2.4.3. Nos termos do disposto nos arts. 381º, nº 2, do CT/2003 e 337º, nº 2, do CT/2009, aplicáveis respetivamente, aos factos ocorridos até 16.02.2009 e a partir de 17.02.2009, os créditos resultantes da realização de trabalho suplementar vencidos há mais de cinco anos apenas podem ser provados por documento idóneo. Tendo embora o A., aos 28.01.2015, impugnado judicialmente a regularidade e licitude do despedimento através da ação especial prevista nos arts. 98º-C e segs do CPT, apenas com a apresentação da contestação [atenta a estrutura própria dessa ação especial e que, na ação de processo comum, equivale à petição inicial], aos 20.03.2015, é que veio a ser reclamado o pagamento de alegado trabalho suplementar, sendo esta a data por reporte à qual se deverá atender ao determinado nos citados arts. 381º, nº 2, e 337º, nº 2. Ou seja, tendo em conta os mencionados preceitos, o trabalho suplementar alegadamente prestado até 19.03.2010, apenas se prova por documento idóneo, podendo o prestado após 20.03.2010 ser provado por qualquer meio de prova.
No caso, está provado e encontra-se assente por meio de prova documental - contrato de trabalho escrito celebrado entre as partes e que consta do documento nº 1 junto com a contestação – que o período normal de trabalho semanal acordado entre as partes era o de 40 horas semanais (cfr. nº 83 dos factos provados). Aliás, é a própria Ré quem expressamente aceita, na resposta à contestação, que o período normal de trabalho diário seria o de 8 horas diárias, este o acordado entre as partes no contrato de trabalho (correspondente a 40 horas semanais) – cfr. art. 130º da resposta à contestação, no qual se refere que “(…) entre o Autor e a Ré foram convencionadas 8 horas de trabalho diárias, horas estas referidas no contrato de trabalho que o Autor aceitou e assinou sem reparo.”.
Ora, assim sendo e desde logo, afigura-se-nos, no que se reporta ao período anterior a 20.03.2010, que se encontra provado por documento idóneo que o período normal de trabalho semanal do A. era, pelo menos, o de 40 horas semanais, pelo que deverá ser aditada à matéria de facto provada o nº 88 com o seguinte teor:
88. Entre a data da sua admissão e até 19.03.2010, inclusive, o A., conforme convencionado com a Ré, prestou, pelo menos, 40 horas de trabalho semanal.
Quanto à prestação, nesse período, de 9 horas de trabalho diário não consta dos autos documento idóneo dessa alegada prestação, pelo que não poderá a mesma ser dada como provada.

----------------------------------------

• [QUESTÕES DE ESTUDO]:
[1] Transcreva do texto fornecido o trecho que começa em "Ora, assim sendo" e vai até "de trabalho semanal.", inclusive.
[2] Retome o texto sobre a prova do trabalho suplementar a partir da sua última frase.

• [DADOS SEGUINTES]:
----------------------------------------

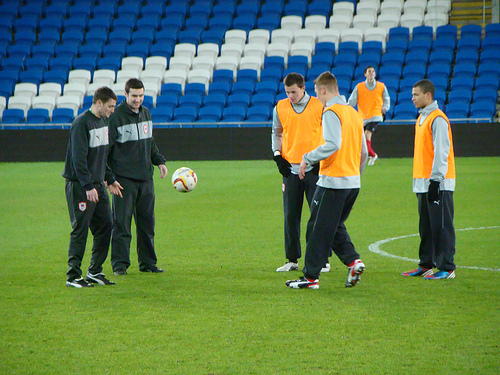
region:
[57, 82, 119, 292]
man in black playing soccer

----------------------------------------

• [RESULTADOS POR TAREFA]:
[1]
Ora, assim sendo e desde logo, afigura-se-nos, no que se reporta ao período anterior a 20.03.2010, que se encontra provado por documento idóneo que o período normal de trabalho semanal do A. era, pelo menos, o de 40 horas semanais, pelo que deverá ser aditada à matéria de facto provada o nº 88 com o seguinte teor:
88. Entre a data da sua admissão e até 19.03.2010, inclusive, o A., conforme convencionado com a Ré, prestou, pelo menos, 40 horas de trabalho semanal.

[2]
2.4.4. No que se reporta à questão de saber se o A., no período desde 20.03.2010 (últimos cinco anos) prestava 9 horas de trabalho diário:
Na contestação, o A. requereu a notificação da Ré para juntar aos autos o registo do trabalho suplementar, junção essa que foi determinada por despacho de fls. 473. Em tal sequência, a Ré, por requerimento de 05.05.2015 (fls. 478 a 494), juntou o que denominou de “registo de horas mensais do Autor como funcionário da Ré”, registos esses a que se reportam os documentos de fls. 480 a 493 referentes aos meses de agosto de 2013 a setembro de 2014 e de onde constam como horas de entrada e saída: “Entrada – 8h00; Saída – 12h00; Entrada – 13h30; Saída – 18h00”.
Notificado de tais documentos, o A. veio impugná-los [requerimento de 11.05.2015, fls. 536/537] dizendo que: tais documentos foram preenchidos pelo legal representante da Ré, com a sua caligrafia e com os dizeres que entendeu; o horário efetivamente praticado pelo A. era das 8h00 às 12h00 e das 13h00 às 18h30; que o que foi ordenado à Ré foi que juntasse aos autos o registo do trabalho suplementar, o que não aconteceu.
Não obstante a referida impugnação do A., do confronto entre o que consta de tais documentos e da posição do A. retira-se que estão ambos em consonância no que se reporta às horas de entrada e saída no período da manhã, ou seja, entrada às 8h00 e saída às 12h00, radicando a divergência apenas na hora de entrada e saída no período da tarde: segundo os documentos o A. entraria às 13h30, enquanto que o A. afirma que era às 13h00 e, sairia às 18h00, enquanto que o A. afirma que seria às 18h30.
Ou seja, do referido poder-se-á extrair como assente que o A., no período da manhã, entrava às 8h00 e saía às 12h00 e que, no período da tarde, entrava pelo menos às 13h30 e saía pelo menos às 18h00 [salienta-se que o horário invocado pelo A. no requerimento de fls. 536/537 nem está sequer em consonância com o número de horas de trabalho diárias que, segundo o próprio A., seriam por ele prestadas, já que o que invocou na contestação foram 9 horas diárias e não 9h30].
Procedeu-se também à audição integral dos depoimentos prestados pelas testemunhas invocadas pelo Recorrente [E… e F…, testemunhas comuns, G…, H…, I… e J…, estas arroladas pelo A]. De referir que os depoimentos de E…, F…, H… e J… foram também invocadas pela Recorrida nas contra-alegações.
E…, pedreiro, trabalhou para a Ré de 1998 a junho de 2013, tendo afirmado, em síntese, que: o seu, da testemunha, horário de trabalho era das 8h00 às 12h00, e das 13h00 às 18h00; de manhã, saía das instalações da Ré para as obras cerca das 8 horas, que não via o A. e que não sabia a que horas este entrava ao trabalho, nem podendo garantir se, quando a testemunha saía, às 8h00, o A. já teria ou não chegado.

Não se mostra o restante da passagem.